• _Dataset extract_
-------

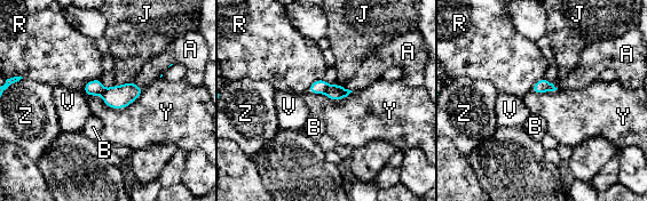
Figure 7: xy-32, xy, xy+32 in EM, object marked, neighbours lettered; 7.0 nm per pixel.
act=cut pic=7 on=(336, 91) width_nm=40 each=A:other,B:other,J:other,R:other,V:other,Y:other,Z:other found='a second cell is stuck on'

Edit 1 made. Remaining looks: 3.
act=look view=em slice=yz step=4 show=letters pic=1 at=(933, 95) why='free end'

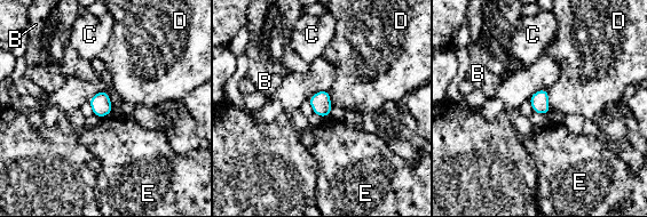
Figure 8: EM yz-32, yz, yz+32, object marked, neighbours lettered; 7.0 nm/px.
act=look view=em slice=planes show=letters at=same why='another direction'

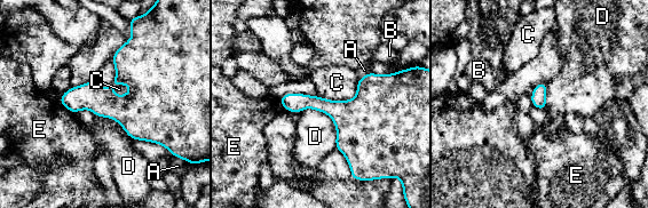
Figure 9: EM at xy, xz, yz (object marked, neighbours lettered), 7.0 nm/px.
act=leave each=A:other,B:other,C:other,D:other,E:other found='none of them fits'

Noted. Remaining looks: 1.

-------

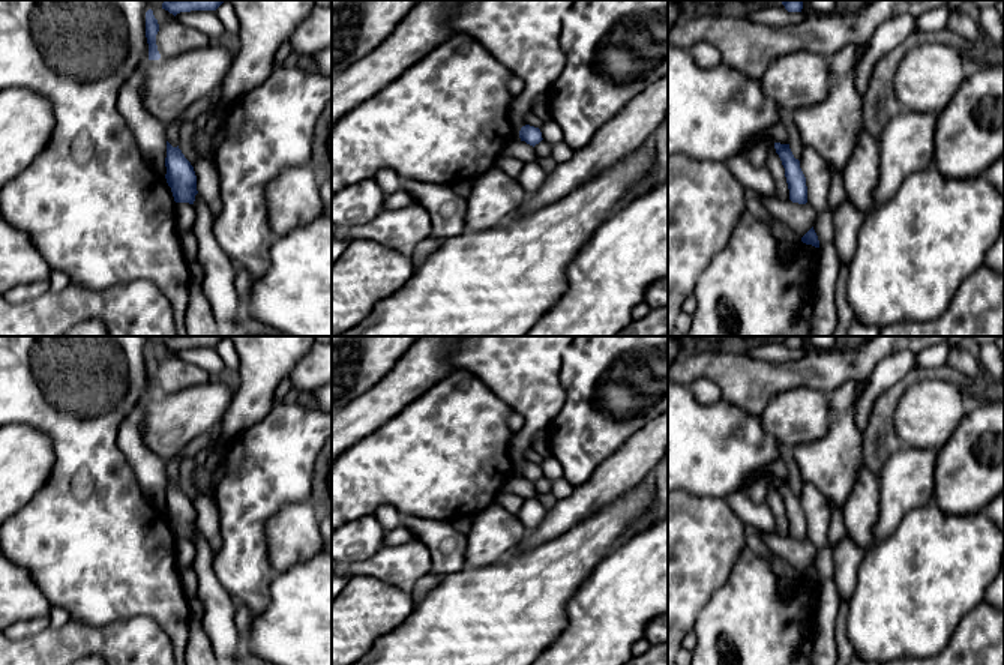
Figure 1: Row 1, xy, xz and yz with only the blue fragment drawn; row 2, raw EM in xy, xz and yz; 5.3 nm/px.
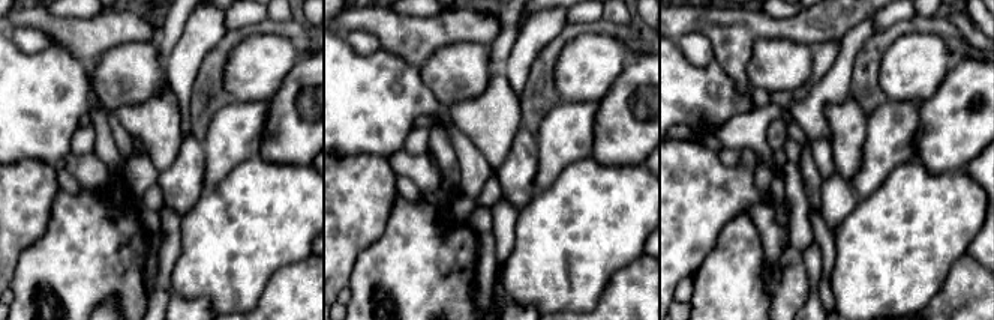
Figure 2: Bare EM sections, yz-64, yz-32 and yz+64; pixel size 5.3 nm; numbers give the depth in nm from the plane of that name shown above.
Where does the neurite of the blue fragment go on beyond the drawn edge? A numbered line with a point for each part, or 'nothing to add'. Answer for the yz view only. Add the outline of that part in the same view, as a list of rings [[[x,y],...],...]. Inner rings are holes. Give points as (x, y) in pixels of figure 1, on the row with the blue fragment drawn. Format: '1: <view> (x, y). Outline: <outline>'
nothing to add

-------

• _Directions for this task_
Extract from the listing above the lines between the line containing "Figure 9: EM" and the line containing "Noted. Remaining looks: 1.", keeping both of those lines. Output nothing else.

• _Task result_
Figure 9: EM at xy, xz, yz (object marked, neighbours lettered), 7.0 nm/px.
act=leave each=A:other,B:other,C:other,D:other,E:other found='none of them fits'

Noted. Remaining looks: 1.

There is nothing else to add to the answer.